Baz Luhrmann’s “The Great Gatsby” got me thinking about what makes a soulmate.
Picking out Daisy’s green light at the end of his dock, Gatsby has “orgastic” dreams of romping “like the mind of God,” of listening to “the tuning-fork that had been struck upon a star.” Daisy, in Gatsby’s mind, is his soulmate. She catches something boundless in his imagination that Fitzgerald likens to the Old World explorers’ discovery of our shores.
Anyone who has fallen in love knows this larger-than-life feeling: at long last you’ve met someone amazing, someone unlike anyone you’ve ever known. Someone who seems to have transformed your world from black and white to color.
But that intensity alone is not enough to make a person your soulmate. A real soulmate also gives you a feeling of deep understanding. He or she really gets you. Like musicians in a band, you tune into each other. You finish each other’s sentences.

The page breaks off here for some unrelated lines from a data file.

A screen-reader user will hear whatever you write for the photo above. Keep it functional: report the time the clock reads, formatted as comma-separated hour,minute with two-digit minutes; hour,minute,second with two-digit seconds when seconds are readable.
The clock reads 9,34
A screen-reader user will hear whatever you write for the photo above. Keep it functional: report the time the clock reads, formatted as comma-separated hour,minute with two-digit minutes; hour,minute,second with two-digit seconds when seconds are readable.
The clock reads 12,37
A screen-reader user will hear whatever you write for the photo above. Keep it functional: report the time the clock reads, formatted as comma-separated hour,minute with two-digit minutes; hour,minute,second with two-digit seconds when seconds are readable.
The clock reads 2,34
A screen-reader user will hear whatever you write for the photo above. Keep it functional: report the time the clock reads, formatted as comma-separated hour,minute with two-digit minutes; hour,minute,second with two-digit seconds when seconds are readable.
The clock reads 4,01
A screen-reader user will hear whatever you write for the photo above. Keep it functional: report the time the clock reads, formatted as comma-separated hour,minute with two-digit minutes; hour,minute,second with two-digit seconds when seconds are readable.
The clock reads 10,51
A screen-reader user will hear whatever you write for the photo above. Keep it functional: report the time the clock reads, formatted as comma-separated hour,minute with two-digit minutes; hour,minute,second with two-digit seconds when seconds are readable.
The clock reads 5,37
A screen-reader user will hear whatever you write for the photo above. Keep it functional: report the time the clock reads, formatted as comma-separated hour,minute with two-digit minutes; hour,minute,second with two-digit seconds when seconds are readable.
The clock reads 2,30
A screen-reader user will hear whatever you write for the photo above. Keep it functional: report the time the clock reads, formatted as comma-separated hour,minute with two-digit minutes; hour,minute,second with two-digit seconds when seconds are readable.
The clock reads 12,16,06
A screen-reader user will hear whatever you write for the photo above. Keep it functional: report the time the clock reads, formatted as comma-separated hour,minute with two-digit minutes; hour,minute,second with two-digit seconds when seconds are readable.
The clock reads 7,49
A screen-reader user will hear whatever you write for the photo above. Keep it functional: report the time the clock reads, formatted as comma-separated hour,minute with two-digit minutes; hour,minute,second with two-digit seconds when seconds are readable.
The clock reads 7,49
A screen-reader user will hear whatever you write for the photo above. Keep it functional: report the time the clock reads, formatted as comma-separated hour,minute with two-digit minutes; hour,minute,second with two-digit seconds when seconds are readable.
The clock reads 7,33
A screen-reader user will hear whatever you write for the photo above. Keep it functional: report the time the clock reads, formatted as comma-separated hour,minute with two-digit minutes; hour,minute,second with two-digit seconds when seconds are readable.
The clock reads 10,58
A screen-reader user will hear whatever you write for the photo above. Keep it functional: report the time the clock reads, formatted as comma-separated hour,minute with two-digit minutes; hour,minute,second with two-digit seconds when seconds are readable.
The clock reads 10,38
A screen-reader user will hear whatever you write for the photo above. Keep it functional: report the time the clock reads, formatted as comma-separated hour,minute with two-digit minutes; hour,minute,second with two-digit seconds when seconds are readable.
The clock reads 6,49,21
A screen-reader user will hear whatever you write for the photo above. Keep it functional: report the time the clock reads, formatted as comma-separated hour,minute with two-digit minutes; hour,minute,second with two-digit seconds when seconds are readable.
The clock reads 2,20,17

And because of that deep understanding, soulmates are comfortable being who they really are. There’s an ease about connecting, a sense that you can be vulnerable with each other. You’re dazzled, yes, but the paradox is that at the same time you can be yourself.
That being-yourself part matters a lot, because one day even soulmates run into conflict and rough patches. (Your true soulmate will challenge you right at your own growing edge, but that’s a whole other blog post.) When tough times come, partners need the down-to-earth capacity to work things through, to be both loving and honest. Learning that takes courage and practice. You don’t just meet your soulmate; over months and years, you grow into soulmates.
Gatsby and Daisy never forge that deeper connection. Only Nick, the narrator, recognizes the truth about Daisy, her voice “full of money,” her “vast carelessness.” Gatsby never sees beyond his infatuation, and Daisy’s interest, in the end, is in herself.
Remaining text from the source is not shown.